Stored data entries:
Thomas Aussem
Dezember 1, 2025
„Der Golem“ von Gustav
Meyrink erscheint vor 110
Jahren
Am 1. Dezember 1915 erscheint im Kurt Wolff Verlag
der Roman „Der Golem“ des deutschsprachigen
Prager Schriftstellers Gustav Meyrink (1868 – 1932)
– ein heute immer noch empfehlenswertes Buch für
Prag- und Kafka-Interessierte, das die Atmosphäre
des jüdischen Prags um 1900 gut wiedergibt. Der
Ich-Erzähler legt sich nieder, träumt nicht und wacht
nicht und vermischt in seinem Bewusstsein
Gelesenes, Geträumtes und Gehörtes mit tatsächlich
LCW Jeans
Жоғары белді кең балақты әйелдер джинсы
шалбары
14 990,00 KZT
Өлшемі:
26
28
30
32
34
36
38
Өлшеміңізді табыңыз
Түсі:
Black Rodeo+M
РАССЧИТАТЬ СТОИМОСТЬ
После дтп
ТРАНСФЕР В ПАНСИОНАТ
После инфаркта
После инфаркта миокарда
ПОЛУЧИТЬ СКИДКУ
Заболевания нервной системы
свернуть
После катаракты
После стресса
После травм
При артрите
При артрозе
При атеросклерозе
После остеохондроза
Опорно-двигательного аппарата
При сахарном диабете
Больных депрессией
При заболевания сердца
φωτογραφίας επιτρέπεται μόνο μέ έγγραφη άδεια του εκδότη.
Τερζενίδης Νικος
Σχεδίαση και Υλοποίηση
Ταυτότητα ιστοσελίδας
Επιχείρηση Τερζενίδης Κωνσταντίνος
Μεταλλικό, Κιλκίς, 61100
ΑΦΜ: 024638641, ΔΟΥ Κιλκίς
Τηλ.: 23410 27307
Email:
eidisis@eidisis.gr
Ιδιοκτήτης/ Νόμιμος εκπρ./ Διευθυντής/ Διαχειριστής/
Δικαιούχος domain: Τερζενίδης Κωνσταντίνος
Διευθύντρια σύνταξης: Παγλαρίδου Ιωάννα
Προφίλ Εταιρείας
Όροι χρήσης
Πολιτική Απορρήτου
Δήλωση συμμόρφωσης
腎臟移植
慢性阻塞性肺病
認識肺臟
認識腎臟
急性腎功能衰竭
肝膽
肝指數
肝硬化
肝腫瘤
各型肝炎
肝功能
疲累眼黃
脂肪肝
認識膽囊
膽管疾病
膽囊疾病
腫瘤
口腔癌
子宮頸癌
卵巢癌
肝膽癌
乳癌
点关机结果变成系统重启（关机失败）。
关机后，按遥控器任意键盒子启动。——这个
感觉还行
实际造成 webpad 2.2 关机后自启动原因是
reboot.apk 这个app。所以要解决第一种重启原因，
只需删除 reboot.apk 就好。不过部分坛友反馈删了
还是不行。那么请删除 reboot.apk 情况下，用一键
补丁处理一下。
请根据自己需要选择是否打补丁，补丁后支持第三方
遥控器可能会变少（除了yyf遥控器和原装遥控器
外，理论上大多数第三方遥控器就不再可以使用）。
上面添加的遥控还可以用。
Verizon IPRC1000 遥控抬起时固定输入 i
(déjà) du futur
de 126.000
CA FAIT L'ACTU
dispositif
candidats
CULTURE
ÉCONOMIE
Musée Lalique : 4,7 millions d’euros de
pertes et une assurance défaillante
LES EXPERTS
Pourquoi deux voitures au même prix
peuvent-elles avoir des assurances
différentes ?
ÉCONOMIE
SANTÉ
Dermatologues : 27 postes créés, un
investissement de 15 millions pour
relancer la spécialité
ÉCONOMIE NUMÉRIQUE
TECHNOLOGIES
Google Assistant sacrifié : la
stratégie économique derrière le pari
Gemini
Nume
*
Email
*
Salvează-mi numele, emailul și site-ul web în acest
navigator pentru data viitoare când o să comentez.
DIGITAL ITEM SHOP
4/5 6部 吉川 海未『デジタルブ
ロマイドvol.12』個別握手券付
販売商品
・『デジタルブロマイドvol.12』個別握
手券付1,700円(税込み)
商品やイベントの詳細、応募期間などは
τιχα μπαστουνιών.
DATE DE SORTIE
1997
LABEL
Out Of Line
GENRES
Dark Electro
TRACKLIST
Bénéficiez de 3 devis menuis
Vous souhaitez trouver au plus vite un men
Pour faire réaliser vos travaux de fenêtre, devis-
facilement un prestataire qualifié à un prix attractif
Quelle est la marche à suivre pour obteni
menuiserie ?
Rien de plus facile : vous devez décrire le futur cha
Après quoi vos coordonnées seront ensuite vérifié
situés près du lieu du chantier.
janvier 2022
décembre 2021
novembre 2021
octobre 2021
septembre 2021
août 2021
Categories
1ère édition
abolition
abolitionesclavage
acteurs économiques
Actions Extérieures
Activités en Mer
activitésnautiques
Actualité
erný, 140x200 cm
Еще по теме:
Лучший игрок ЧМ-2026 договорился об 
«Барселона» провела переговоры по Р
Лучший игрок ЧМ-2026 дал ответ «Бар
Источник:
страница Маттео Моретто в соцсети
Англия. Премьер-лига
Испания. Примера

> _Problem to work on_: Render the lines from the first one through the line containing "Prag- und Kafka-Interessierte, das" as a numbered list, leaving out any blank lines.

> _Response to the task_:
1. Thomas Aussem
2. Dezember 1, 2025
3. „Der Golem“ von Gustav
4. Meyrink erscheint vor 110
5. Jahren
6. Am 1. Dezember 1915 erscheint im Kurt Wolff Verlag
7. der Roman „Der Golem“ des deutschsprachigen
8. Prager Schriftstellers Gustav Meyrink (1868 – 1932)
9. – ein heute immer noch empfehlenswertes Buch für
10. Prag- und Kafka-Interessierte, das die Atmosphäre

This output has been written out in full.